In Middle East Technical University, course registrations have ended up. While the students who have been able to pay the school fee were competing virtually with each other to register in computer labs, some dialogues have revealed the fact that registrations are also on the black market now!
soL (Ankara) Summer season is about to start in one of the leading universities in Turkey, METU. Registrations for the summer school, which are demanded greatly by the students to increase their average score or to pass the courses they failed, now witness to a great injustice.
In order to register for a course in METU, you have to pay the high “tuition fee” per credit as in the example of many universities. For instance, an engineering student has to pay 135 TL for a three-credit course. If the same student is in the prep school, s/he has to pay 384 TL per semester. The ones lucky enough to pay the fee before deadline hurry towards the computers.

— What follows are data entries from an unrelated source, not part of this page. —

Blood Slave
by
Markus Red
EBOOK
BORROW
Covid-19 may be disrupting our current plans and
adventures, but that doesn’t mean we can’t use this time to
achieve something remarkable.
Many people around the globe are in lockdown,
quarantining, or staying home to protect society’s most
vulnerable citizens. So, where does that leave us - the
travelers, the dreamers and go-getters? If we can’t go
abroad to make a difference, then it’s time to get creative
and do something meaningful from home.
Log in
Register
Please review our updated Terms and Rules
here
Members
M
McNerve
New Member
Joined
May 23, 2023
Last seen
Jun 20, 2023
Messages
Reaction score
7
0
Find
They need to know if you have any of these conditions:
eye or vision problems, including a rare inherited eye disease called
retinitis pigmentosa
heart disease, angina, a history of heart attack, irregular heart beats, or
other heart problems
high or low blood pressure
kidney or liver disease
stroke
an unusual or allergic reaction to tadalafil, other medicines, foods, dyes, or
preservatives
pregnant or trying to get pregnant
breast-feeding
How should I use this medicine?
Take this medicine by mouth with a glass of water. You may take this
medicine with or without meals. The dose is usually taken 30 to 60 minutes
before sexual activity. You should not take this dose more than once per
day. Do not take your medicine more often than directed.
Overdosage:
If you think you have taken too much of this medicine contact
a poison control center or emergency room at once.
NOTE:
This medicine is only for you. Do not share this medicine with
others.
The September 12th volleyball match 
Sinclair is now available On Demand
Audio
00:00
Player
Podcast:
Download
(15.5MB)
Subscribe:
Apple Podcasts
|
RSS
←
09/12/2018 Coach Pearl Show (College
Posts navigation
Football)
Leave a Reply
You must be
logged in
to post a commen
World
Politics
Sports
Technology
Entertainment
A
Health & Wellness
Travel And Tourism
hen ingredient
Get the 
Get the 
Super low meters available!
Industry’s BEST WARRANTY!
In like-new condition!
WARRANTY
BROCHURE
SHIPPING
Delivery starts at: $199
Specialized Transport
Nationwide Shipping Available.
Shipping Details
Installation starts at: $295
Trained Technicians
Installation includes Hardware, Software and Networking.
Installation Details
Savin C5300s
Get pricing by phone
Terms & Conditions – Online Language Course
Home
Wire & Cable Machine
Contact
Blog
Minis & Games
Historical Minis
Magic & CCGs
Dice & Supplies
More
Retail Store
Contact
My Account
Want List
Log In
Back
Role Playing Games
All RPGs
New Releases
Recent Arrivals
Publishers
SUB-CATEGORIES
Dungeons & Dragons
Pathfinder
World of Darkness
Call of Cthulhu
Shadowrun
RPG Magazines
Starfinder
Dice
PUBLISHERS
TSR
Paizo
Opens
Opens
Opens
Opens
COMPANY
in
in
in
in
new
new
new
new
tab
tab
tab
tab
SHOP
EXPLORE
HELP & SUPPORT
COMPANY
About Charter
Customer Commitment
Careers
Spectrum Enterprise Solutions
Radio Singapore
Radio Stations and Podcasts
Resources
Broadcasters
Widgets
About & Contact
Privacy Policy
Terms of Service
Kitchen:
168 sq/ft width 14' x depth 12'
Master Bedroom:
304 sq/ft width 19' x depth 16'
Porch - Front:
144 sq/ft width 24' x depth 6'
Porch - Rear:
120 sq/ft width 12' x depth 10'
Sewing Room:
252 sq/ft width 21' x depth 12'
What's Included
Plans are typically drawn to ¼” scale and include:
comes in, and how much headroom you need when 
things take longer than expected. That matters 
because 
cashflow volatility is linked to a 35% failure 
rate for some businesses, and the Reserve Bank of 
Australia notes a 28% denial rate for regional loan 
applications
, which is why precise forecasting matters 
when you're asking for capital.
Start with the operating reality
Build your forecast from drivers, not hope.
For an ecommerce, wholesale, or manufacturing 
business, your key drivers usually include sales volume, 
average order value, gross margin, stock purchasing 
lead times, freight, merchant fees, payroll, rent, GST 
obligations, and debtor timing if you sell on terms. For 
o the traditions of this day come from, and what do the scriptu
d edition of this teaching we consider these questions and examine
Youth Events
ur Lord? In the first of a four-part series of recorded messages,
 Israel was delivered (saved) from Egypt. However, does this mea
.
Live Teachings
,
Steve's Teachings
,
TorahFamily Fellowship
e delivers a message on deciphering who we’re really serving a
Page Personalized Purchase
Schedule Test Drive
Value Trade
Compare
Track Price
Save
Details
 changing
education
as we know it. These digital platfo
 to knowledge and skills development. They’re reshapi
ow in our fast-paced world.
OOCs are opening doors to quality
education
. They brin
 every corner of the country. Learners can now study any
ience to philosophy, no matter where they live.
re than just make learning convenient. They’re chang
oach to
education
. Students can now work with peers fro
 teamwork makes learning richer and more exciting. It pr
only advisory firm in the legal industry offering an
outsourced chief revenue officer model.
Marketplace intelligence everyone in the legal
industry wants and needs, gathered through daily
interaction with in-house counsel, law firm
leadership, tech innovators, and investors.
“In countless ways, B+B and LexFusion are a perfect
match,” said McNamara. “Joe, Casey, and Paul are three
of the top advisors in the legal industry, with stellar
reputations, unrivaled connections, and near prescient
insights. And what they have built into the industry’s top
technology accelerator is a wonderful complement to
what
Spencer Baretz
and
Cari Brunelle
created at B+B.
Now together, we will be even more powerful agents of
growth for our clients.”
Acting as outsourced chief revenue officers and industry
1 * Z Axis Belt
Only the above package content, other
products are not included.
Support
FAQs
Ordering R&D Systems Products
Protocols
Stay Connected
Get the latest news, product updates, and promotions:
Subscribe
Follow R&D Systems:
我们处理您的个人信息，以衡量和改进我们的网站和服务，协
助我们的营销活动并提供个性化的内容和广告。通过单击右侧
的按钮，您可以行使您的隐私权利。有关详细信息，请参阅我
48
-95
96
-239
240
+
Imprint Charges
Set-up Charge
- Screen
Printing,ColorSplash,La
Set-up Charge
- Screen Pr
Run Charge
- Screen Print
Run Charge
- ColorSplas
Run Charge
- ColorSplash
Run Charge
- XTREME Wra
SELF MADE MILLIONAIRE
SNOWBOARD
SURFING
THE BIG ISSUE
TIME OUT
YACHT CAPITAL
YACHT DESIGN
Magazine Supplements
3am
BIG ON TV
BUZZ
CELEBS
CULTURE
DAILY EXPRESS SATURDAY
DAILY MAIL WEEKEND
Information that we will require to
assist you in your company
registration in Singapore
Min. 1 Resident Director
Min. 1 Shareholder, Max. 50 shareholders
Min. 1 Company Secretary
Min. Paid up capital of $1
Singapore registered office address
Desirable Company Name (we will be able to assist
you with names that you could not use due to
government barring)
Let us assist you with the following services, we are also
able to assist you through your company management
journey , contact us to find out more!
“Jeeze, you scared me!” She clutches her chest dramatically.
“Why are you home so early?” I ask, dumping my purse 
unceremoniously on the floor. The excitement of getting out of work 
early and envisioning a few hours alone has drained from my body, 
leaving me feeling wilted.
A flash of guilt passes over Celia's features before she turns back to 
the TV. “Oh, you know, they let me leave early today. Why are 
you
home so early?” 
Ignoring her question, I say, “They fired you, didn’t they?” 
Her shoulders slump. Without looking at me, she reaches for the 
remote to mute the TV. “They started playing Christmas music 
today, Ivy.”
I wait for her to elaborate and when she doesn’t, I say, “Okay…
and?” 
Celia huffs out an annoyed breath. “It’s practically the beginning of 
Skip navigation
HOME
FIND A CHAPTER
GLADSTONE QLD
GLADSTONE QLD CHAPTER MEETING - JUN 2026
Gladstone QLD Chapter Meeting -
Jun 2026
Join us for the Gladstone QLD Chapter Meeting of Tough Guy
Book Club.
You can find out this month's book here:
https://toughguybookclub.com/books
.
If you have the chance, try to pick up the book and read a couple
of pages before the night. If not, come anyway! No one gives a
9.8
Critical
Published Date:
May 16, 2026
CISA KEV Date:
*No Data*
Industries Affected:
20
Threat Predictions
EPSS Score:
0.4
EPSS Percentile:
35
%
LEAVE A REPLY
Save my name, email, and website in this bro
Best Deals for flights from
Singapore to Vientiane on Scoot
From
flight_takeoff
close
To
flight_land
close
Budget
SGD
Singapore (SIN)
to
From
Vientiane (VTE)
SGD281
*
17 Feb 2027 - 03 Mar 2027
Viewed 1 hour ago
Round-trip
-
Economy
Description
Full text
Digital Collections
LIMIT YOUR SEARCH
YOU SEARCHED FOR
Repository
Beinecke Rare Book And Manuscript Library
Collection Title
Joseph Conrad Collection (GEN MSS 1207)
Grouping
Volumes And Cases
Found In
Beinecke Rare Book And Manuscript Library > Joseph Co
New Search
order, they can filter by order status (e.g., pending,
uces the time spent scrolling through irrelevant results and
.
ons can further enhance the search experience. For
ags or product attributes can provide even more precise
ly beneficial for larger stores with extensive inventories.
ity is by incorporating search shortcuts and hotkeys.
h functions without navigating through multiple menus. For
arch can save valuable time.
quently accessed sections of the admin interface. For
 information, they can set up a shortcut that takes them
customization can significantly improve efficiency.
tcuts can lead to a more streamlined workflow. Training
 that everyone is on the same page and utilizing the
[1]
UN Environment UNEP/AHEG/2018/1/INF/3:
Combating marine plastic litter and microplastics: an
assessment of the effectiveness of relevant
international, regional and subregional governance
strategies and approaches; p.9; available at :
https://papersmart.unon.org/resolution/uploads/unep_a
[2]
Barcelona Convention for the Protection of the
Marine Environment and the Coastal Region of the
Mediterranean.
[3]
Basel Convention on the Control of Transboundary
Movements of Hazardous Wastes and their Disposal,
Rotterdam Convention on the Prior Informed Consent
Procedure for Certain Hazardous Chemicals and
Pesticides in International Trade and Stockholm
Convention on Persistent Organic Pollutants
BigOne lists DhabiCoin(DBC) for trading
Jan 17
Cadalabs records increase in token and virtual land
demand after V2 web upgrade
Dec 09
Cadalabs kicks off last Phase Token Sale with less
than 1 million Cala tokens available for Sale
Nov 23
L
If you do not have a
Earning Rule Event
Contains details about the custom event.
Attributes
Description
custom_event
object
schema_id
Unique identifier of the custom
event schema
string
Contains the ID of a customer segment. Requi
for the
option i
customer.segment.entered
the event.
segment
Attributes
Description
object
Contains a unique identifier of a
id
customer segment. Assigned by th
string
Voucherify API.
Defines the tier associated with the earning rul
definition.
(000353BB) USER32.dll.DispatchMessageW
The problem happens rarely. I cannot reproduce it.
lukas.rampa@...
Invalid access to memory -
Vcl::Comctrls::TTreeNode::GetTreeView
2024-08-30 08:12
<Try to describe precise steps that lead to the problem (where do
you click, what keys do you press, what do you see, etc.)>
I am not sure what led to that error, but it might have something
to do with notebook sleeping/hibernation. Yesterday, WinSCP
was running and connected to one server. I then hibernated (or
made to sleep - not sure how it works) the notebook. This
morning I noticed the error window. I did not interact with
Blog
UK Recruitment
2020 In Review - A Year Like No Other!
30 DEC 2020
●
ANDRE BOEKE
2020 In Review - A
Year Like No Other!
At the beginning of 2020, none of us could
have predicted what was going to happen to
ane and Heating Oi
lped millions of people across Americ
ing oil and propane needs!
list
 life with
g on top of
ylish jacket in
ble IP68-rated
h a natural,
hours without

Because the computers in the campus are given priority when connecting to the system, long queues are formed in the computer labs. There begins a keen competition to benefit from the limited quota. You have to overcome those obstacles to be able to register for the course you have to take so as not to extend the school term.
“For how much will you let me have 211?”
However, in such a course market in which everything is liberal, when supply-demand imbalance arises, the courses become available on the black market. The dialogues during the registrations have revealed the fact that some students register for the courses they do not need, and hand them over “in exchange for a little compensation”. Recently, such dialogues have begun to be heard among the students in the labs : “The market value of the business is 50 TL” , “For how much will you let me have 211?”
Within the next days, it may be expected for some foxes to say “My father is rich, why would I queue at 9 o'clock in the early morning?”. In that case, it is an issue of concern whether the authorities in METU will rely on the invisible hand of Adam Smith or resort to demand-promoting central interventions in order to prevent that black market!